A Justiça Federal do Amazonas deu, na última sexta-feira (24), um prazo de 72 horas para que o Ibama, o Instituto Chico Mendes de Biodiversidade (ICMBio) e a Funai apresentem respostas sobre alta recorde de desmatamento na região amazônica neste ano, enquanto o número de fiscalizações e autuações caíram em relação a anos anteriores. A União também é alvo da ação.

A decisão é da juíza da 7ª Vara Federal Ambiental e Agrária do Amazonas, Maria Pinto Fraxe. Ela pede que os órgãos se posicionem sobre a tutela de urgência apresentada pelo Ministério Público Federal, que cobra ação imediata de comando e controle na contenção dos crimes ambientais.

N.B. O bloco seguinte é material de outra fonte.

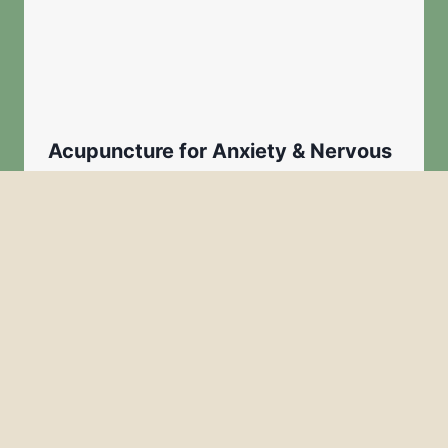
Acupuncture for Anxiety & Nervous
System Regulation in Greenville SC
By
Admin
January 19, 2026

Em março de 2020, houve alta de 30% na área de alertas de desmatamento em relação a março de 2019, segundo o Sistema Deter, usado pelo governo.

"O Poder Executivo tem ciência de quais são as áreas nas quais sua atuação é imprescindível a fim de frear o desmatamento na Amazônia", afirma o MPF no documento. Apesar disso, esse conhecimento "não se consolidou em resultados, na medida em que a curva de desmatamento segue crescente, inclusive após o reconhecimento da pandemia de coronavírus", completa.